WORK TO COMPLETE:
- a) Answer these questions from the review excerpt below, one line each:
(i) What saying did the reviewers murmur after looking at the photograph and preface?
(ii) What does the reviewed work open with?
(iii) In the quoted passage, what do all the instruments of a band of players produce when sounding in perfect harmony?
- b) Decide whether each statement agrees with the review excerpt below, answering yes or no and quoting the words that settle it:
(i) The reviewers found that the end of the book was better than the beginning.
(ii) According to the quoted passage, philology stopped for good once syllables were separated into letters.
(iii) The quoted passage gives j as equal to dg in bridge.
- c) Translate this sentence from the review excerpt below into Spanish: "Nowhere is the law better exemplified than in language."

TEXT EXCERPT START

We never opened a book more willing to be gratified; deeply interested in the subject, grateful that an American writer had entered this rich and inviting field, anxious that he should do honor to himself and to our literature; but while doing full honor to the author's evident enthusiasm and industry, as we glanced at this photograph and ran through this preface we could not help murmuring, in the language of the Arab's grace before meat, "May the end of this feast be better than the beginning," and we own that it was.

The work opens with a review of the Elements of Grammar, English and Latin, endeavoring to get the standpoint from which ideas are contemplated in the different languages, and often showing in this much subtlety and ingenuity. There are chapters there on the History of Nouns, Adjectives, Particles, Verbs, etc., plentifully illus trated from various languages, ancient and modern. From the chapter on Etymology we give a few paragraphs which set forth one of the author's views, fully developed afterward in manifold illus

trations:

In the science of separating words into parts, or rather of discovering new parts of words, etymology has lately made great advances. It is the course taken by all science; the more intimately we become acquainted with the object of our study, the more points and parts about it we successively discover. It was first learned that sentences were made of parts, or rather, it was assumed to consider certain parts of the sentence as distinct individuals, just as we are wont to look at the man as made up of head, hands, feet, while to the child or savage, perhaps, he appears as one whole, single and simple. But philology did not rest satisfied with dividing sentences into words; it has divided compound words into their elements, and those elements again into syllables. Not content with that, syllables have again been separated into letters; and there philology apparently halted, but halted only to renew the undertaking. Words have not only been divided into syllables, and syllables again into letters, but it was often observed that one letter is equal to or represents two or more letters; as eie in field, i=ei in German Theil or ai in Greek mais, j=dg in bridge, s=st in listen, etc. .. So that these single letters, which are representatives of the two combined, may be considered as equal to the two, and as practically containing the two within themselves, latent though it be; just so the bud contains the leaf and the flower, and as this bud develops itself into the leaf and the flower, or the branch, so may we say, in language, that one letter develops itself into two or more of its own cognates, as s into st, m into lm, n into gn, r into rr, etc. . . . One letter may thus represent several others; and we may either consider the combination of letters, [as tch for

one of the Russian letters,] the growth or development of the single letter, or that the single letter is really made up of the (invisible) parts represented in the developed combination, and as including in itself, as the whole includes its parts, those different elements in a latent unappreciable state. This is no new thing; it is the universal phenomenon of nature. All the different instruments of a band of players, sounding in perfect harmony, produce one single strain, in which the single instruments lose their individuality and become undistinguishable; besides, any one of them may represent the elements of the whole combined, as one letter represents a combination of letters. It is the leading law of nature that the part is as great as the whole, contains as much, and (under suitable circumstances) can do as much. Every whole is but an accumulation of equivalent parts, parts of which only apparently differ; every whole is but the repetition of one and the same part. Nowhere is the law better exemplified than in language.—Pp. 142, 143.

TEXT EXCERPT END
GIVEN RECORDS START

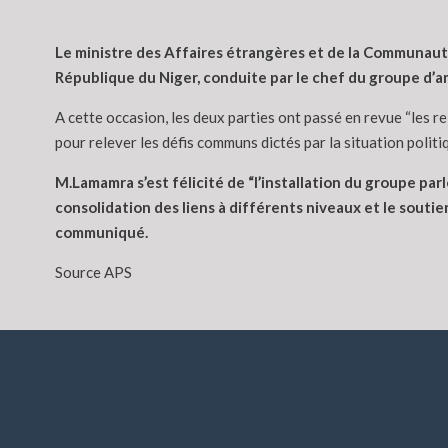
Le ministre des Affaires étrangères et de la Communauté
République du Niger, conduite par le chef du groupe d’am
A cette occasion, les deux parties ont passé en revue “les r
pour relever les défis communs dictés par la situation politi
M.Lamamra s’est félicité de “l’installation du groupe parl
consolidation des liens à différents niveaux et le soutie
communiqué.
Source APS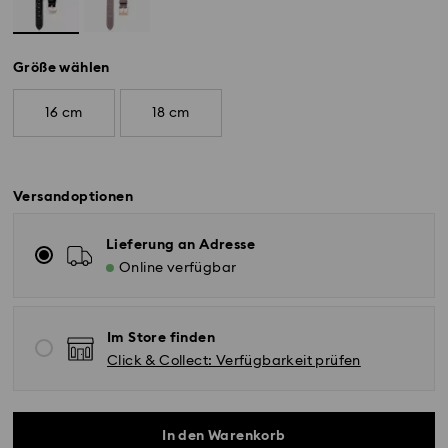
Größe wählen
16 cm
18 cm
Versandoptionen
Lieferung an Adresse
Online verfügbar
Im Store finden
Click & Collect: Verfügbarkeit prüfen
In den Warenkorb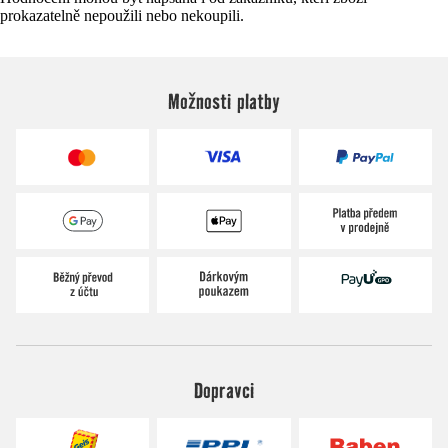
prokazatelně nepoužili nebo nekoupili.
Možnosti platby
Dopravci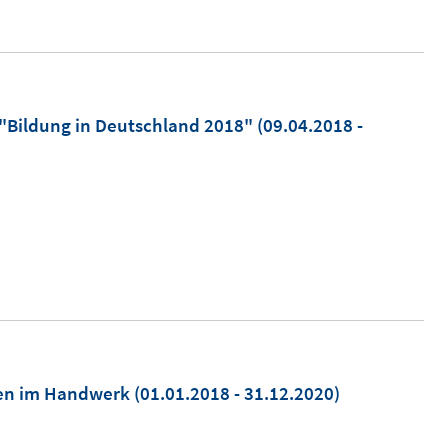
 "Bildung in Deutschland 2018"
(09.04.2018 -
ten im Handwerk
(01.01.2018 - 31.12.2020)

GIVEN RECORDS END

ANSWERS FOR THE EXERCISE:
- a)
(i) "May the end of this feast be better than the beginning," in the language of the Arab's grace before meat.
(ii) A review of the Elements of Grammar, English and Latin.
(iii) One single strain.

- b)
(i) Yes: "and we own that it was."
(ii) No: "there philology apparently halted, but halted only to renew the undertaking."
(iii) Yes: "j=dg in bridge"

- c) En ninguna parte se ejemplifica mejor la ley que en el lenguaje.